任务要求:
根据文档节选回答下列问题：
1. --sample-duration 的默认值是多少？
2. 生成的 .npz 文件位于哪个目录下？
3. micmon 用什么来定义和训练模型？

*** 文档节选

上面的脚本将原始音频分割成更小的片段，并计算每个片段的频谱“签名”。--sample-duration指这些分段应有多长，默认 2 秒。越高数值和更长的声音匹配，但是高数值会缩小检测的时间长度，而且在短音上会失效。低数值给短音使用越好，但是如果声音较长，捕获的片段可能没有足够的信息来可靠地识别声音。

除了调用micmon-datagen，还有另一个方法可以生成数据集，即调用micmon提供的python api：

import os 
 
from micmon.audio import AudioDirectory, AudioPlayer, AudioFile 
from micmon.dataset import DatasetWriter 
 
basedir = os.path.expanduser('~/datasets/sound-detect') 
audio_dir = os.path.join(basedir, 'audio') 
datasets_dir = os.path.join(basedir, 'data') 
cutoff_frequencies = [250, 2500] 
 
# Scan the base audio_dir for labelled audio samples 
audio_dirs = AudioDirectory.scan(audio_dir) 
 
# Save the spectrum information and labels of the samples to a 
# different compressed file for each audio file. 
for audio_dir in audio_dirs: 
    dataset_file = os.path.join(datasets_dir, os.path.basename(audio_dir.path) + '.npz') 
    print(f'Processing audio sample {audio_dir.path}') 
 
    with AudioFile(audio_dir) as reader, \ 
            DatasetWriter(dataset_file, 
                          low_freq=cutoff_frequencies[0], 
                          high_freq=cutoff_frequencies[1]) as writer: 
        for sample in reader: 
            writer += sample

无论用micmon-datagen还是micmonpython api，最后都要在~/datasets/sound-detect/data目录下生成.npz文件，每个原始音频生成一个标记文件。使用这个数据集来训练我们的神经网络进行声音检测。

训练模型

micmon用Tensorflow+Keras定义和训练模型，用已有的python api很容易做：

import os 
from tensorflow.keras import layers 
 
from micmon.dataset import Dataset 
from micmon.model import Model 
 
# This is a directory that contains the saved .npz dataset files 
datasets_dir = os.path.expanduser('~/datasets/sound-detect/data') 
 
# This is the output directory where the model will be saved 
model_dir = os.path.expanduser('~/models/sound-detect') 
 
# This is the number of training epochs for each dataset sample 
epochs = 2 
 
# Load the datasets from the compressed files. 
# 70% of the data points will be included in the training set, 
# 30% of the data points will be included in the evaluation set 
# and used to evaluate the performance of the model.

******
*** 学习材料

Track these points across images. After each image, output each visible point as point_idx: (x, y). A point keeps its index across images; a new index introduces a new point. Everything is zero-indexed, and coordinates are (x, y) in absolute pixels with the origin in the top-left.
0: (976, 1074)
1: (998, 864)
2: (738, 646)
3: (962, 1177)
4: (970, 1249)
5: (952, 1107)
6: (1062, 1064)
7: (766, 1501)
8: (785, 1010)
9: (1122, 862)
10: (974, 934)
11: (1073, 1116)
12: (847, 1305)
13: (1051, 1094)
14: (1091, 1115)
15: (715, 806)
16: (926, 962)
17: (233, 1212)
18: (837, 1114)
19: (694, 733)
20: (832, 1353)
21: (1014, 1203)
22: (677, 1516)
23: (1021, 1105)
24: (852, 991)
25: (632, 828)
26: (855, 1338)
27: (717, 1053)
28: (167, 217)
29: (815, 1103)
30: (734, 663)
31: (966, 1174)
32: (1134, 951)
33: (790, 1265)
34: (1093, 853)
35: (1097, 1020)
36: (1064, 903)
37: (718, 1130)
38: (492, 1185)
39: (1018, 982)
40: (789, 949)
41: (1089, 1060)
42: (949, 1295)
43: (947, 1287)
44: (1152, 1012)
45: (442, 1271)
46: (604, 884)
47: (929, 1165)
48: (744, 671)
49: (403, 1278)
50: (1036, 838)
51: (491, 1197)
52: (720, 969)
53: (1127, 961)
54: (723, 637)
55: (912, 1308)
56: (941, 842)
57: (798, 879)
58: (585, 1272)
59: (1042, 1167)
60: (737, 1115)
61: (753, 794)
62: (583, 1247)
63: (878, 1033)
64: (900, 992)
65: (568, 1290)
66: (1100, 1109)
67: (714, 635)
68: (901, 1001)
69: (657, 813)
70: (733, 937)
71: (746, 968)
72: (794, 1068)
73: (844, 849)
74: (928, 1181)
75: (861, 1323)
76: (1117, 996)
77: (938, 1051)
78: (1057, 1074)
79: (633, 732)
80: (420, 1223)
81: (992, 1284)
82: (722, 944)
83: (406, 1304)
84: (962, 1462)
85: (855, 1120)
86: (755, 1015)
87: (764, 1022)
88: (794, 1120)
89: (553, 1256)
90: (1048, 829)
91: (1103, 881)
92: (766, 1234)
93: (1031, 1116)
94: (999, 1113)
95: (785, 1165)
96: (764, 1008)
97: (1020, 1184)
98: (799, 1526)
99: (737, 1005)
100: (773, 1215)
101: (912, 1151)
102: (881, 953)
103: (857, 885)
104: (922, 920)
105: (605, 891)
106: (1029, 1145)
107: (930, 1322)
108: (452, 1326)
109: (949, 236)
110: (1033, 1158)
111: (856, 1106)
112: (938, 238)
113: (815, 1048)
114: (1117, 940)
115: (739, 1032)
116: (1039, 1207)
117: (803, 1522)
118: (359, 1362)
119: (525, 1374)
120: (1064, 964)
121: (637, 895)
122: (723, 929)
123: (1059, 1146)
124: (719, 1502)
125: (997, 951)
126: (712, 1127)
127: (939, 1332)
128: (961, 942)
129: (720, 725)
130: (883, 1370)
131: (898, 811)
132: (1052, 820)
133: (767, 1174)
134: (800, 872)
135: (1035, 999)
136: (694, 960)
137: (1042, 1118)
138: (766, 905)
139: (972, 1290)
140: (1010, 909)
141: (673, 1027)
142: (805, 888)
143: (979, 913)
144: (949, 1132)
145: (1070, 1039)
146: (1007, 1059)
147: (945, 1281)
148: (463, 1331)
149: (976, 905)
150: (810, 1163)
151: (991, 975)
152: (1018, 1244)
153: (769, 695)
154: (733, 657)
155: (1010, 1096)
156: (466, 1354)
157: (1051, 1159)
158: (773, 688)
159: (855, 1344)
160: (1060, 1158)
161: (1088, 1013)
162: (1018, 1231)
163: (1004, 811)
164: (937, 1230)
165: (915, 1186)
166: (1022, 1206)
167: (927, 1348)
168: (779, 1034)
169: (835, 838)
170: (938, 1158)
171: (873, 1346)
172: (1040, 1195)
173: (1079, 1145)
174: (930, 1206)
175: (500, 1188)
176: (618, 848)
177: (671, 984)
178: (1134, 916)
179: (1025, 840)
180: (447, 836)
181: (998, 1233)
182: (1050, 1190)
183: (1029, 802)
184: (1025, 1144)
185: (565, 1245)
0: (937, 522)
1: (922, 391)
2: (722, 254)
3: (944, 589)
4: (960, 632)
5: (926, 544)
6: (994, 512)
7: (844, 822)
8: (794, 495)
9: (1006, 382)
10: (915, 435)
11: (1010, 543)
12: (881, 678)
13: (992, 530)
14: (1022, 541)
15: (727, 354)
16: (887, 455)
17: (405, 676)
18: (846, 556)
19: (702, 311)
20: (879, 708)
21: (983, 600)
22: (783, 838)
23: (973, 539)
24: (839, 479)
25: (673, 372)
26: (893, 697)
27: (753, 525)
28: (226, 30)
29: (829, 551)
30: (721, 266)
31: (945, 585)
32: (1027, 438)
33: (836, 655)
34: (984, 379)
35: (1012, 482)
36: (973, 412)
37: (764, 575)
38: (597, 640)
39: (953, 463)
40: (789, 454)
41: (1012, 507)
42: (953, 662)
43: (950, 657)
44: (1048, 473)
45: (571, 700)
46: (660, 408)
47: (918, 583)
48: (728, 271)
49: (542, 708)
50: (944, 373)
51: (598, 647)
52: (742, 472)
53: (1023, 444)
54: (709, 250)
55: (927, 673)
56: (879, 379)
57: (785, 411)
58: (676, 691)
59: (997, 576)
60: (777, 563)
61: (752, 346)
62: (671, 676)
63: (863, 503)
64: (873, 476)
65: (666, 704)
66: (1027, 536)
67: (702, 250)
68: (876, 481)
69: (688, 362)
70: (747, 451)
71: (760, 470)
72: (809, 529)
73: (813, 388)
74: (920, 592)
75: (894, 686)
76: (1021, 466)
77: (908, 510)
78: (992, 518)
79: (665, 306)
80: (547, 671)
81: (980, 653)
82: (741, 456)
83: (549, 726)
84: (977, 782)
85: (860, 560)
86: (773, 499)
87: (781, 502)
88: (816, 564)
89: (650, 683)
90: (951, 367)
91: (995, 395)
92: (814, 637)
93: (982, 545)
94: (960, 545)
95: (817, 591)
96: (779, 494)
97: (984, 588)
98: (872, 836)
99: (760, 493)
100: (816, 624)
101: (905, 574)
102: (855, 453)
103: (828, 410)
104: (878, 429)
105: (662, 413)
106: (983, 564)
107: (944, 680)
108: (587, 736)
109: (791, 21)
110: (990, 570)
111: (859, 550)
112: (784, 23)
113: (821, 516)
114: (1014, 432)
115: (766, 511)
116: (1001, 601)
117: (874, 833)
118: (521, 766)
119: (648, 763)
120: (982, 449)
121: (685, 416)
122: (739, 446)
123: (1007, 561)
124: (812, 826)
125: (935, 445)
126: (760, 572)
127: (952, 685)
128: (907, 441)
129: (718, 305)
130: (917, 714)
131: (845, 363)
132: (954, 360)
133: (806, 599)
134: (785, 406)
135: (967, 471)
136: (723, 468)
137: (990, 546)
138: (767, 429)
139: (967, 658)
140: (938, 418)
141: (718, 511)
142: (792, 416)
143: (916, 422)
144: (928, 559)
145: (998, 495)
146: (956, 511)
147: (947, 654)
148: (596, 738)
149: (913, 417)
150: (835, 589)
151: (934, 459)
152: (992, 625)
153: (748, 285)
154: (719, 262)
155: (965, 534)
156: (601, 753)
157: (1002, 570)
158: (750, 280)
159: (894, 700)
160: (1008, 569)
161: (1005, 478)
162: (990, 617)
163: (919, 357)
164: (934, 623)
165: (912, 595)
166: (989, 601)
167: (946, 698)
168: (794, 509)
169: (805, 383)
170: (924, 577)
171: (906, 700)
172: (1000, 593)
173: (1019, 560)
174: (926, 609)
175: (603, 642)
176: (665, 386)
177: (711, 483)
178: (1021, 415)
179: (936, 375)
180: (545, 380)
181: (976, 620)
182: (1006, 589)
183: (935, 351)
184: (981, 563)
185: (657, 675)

******

参考答案:
1. 2 秒。
2. ~/datasets/sound-detect/data 目录。
3. Tensorflow+Keras。